GIVEN ENTRIES »
※ ※ ※

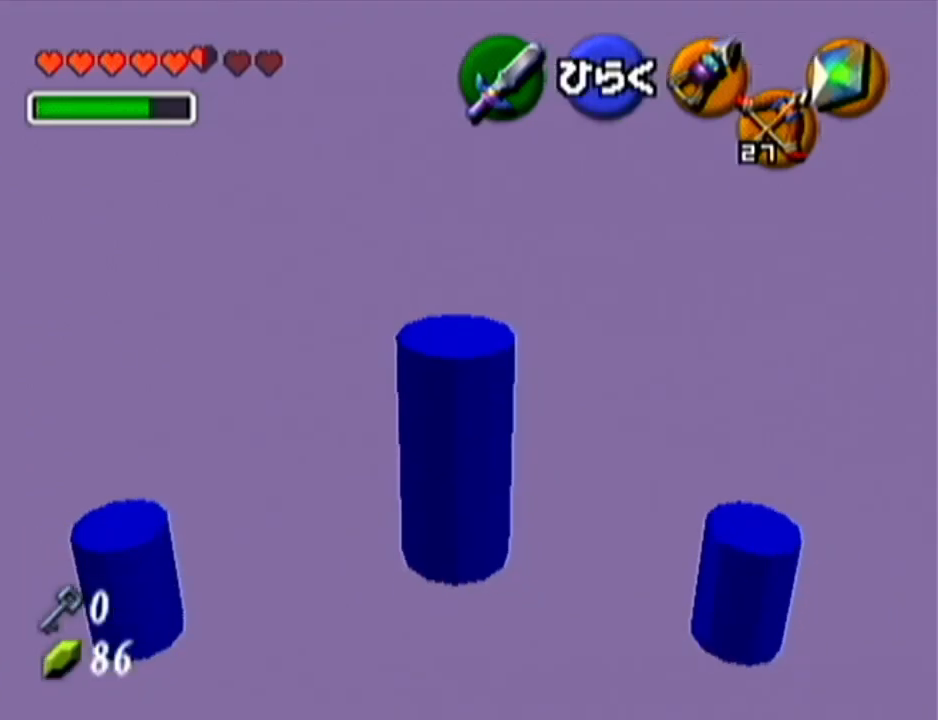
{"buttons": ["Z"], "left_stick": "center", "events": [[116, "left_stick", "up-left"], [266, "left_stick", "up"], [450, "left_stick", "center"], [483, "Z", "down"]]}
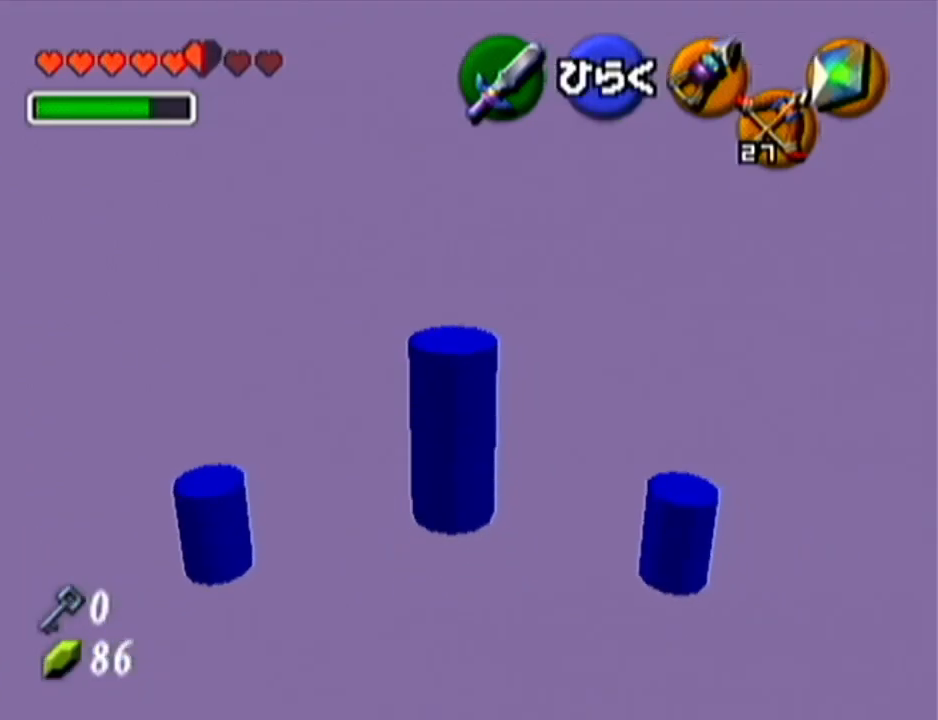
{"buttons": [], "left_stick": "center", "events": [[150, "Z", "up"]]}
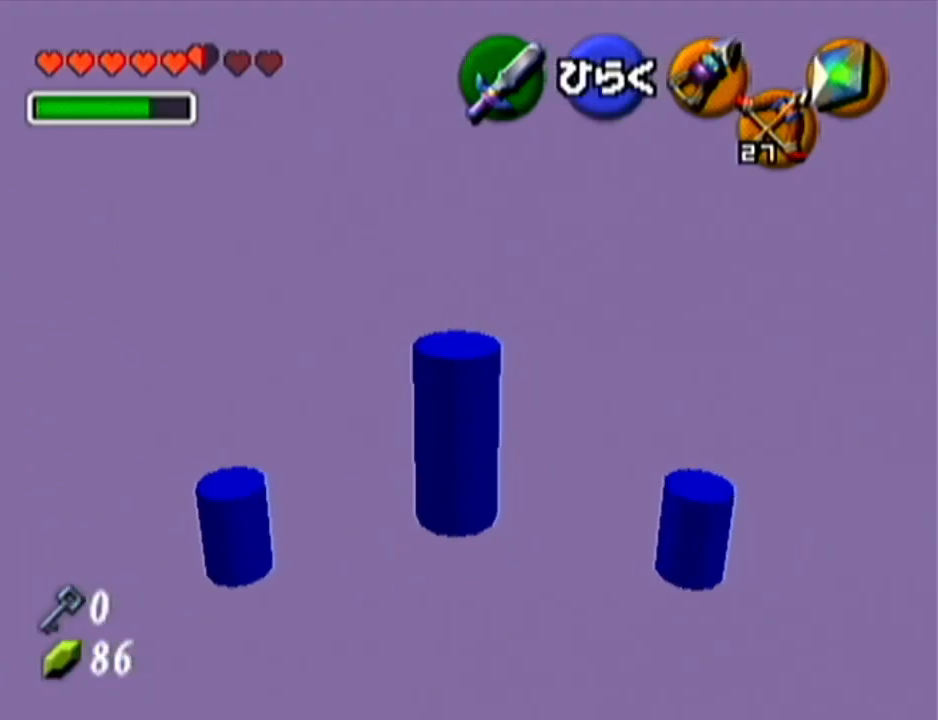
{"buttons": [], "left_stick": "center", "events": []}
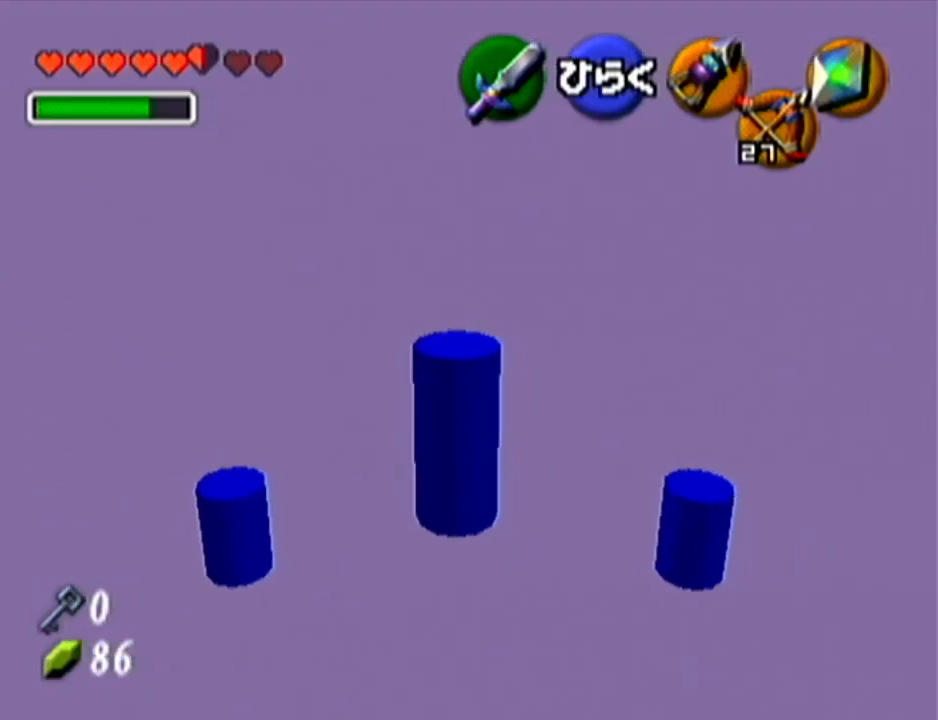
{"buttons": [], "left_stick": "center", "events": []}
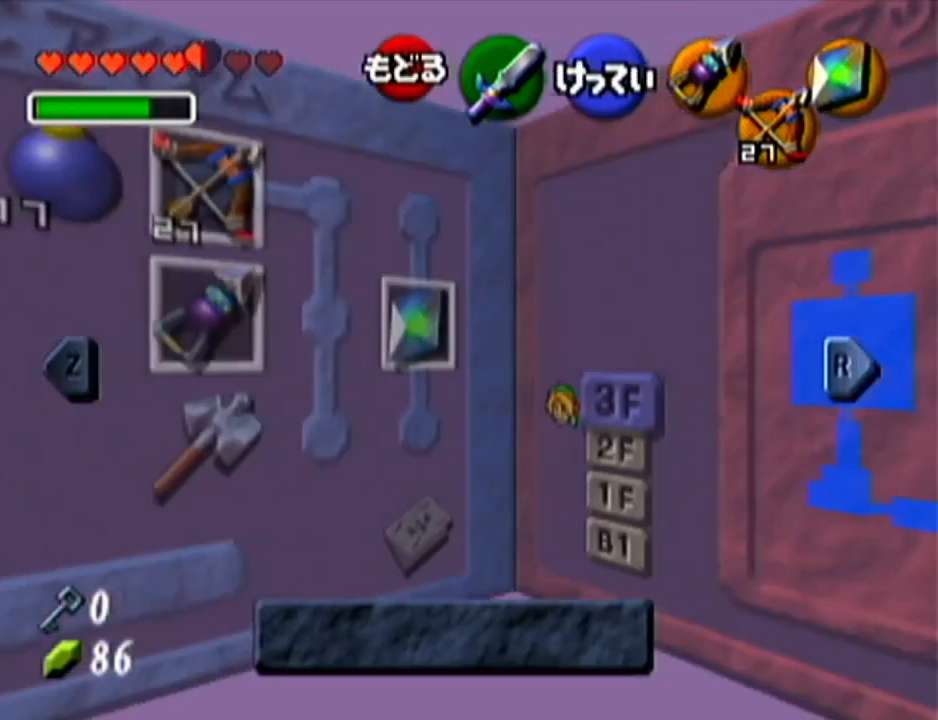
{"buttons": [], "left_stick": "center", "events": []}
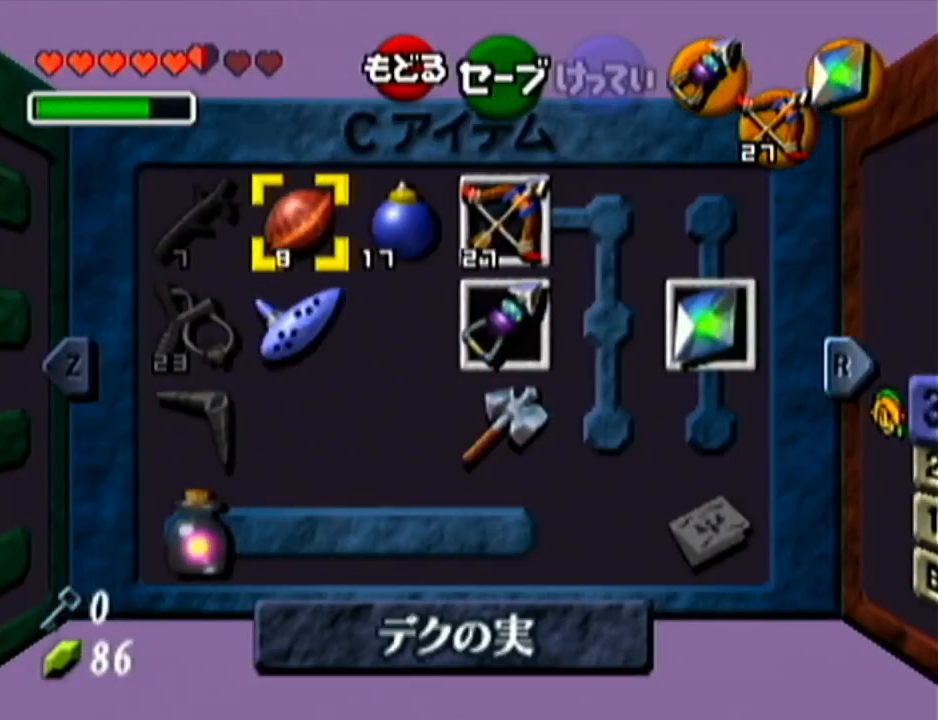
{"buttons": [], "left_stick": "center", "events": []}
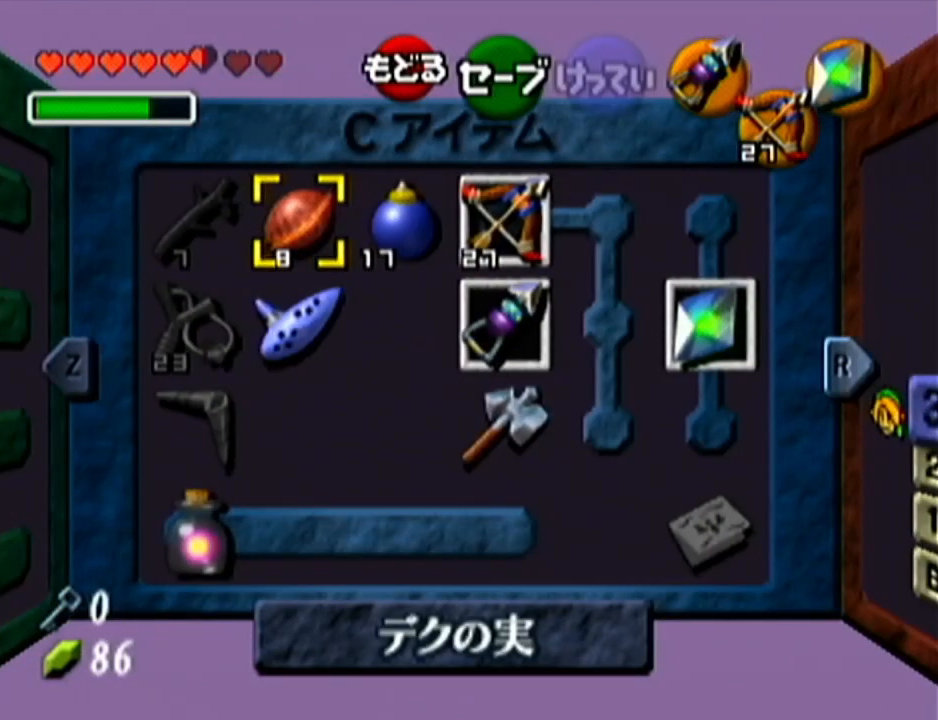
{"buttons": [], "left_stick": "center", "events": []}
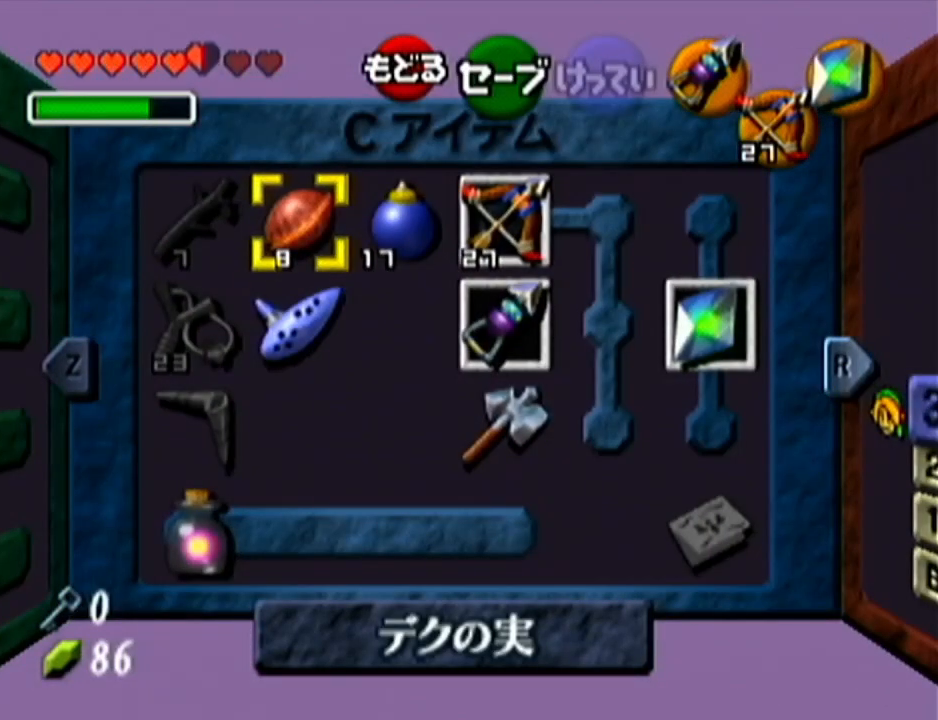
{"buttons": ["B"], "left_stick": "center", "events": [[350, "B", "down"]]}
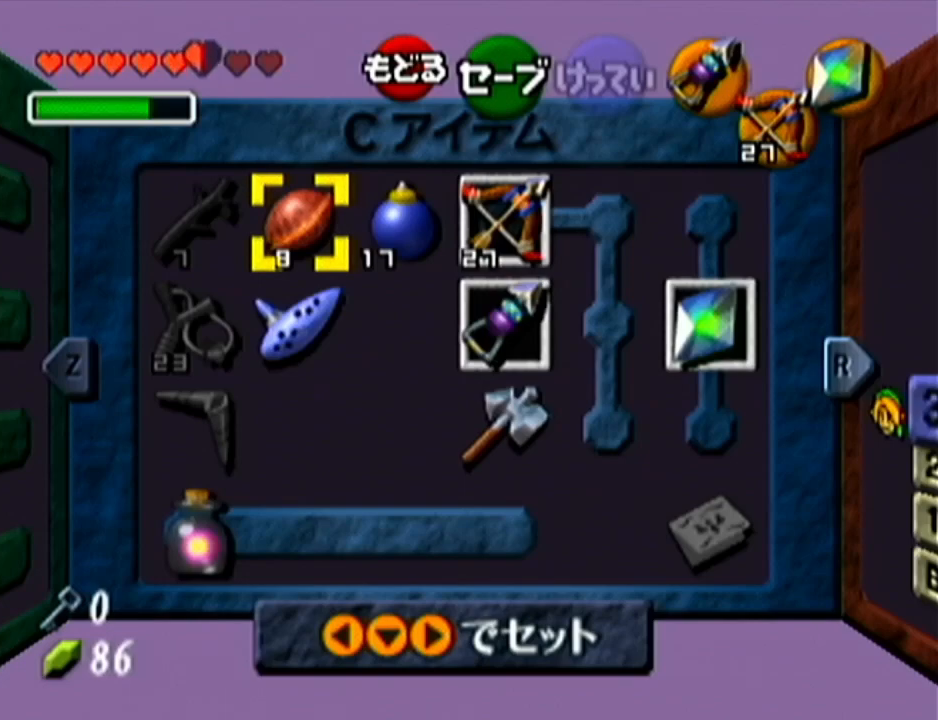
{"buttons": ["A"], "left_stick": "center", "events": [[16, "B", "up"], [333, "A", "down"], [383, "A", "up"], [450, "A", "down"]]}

※ ※ ※

TASK DETAILS »
When you write out the material, reproduce each line exactly and omit any picture it holds.

PROBLEM SOLUTION »
{"buttons": ["Z"], "left_stick": "center", "events": [[116, "left_stick", "up-left"], [266, "left_stick", "up"], [450, "left_stick", "center"], [483, "Z", "down"]]}
{"buttons": [], "left_stick": "center", "events": [[150, "Z", "up"]]}
{"buttons": [], "left_stick": "center", "events": []}
{"buttons": [], "left_stick": "center", "events": []}
{"buttons": [], "left_stick": "center", "events": []}
{"buttons": [], "left_stick": "center", "events": []}
{"buttons": [], "left_stick": "center", "events": []}
{"buttons": ["B"], "left_stick": "center", "events": [[350, "B", "down"]]}
{"buttons": ["A"], "left_stick": "center", "events": [[16, "B", "up"], [333, "A", "down"], [383, "A", "up"], [450, "A", "down"]]}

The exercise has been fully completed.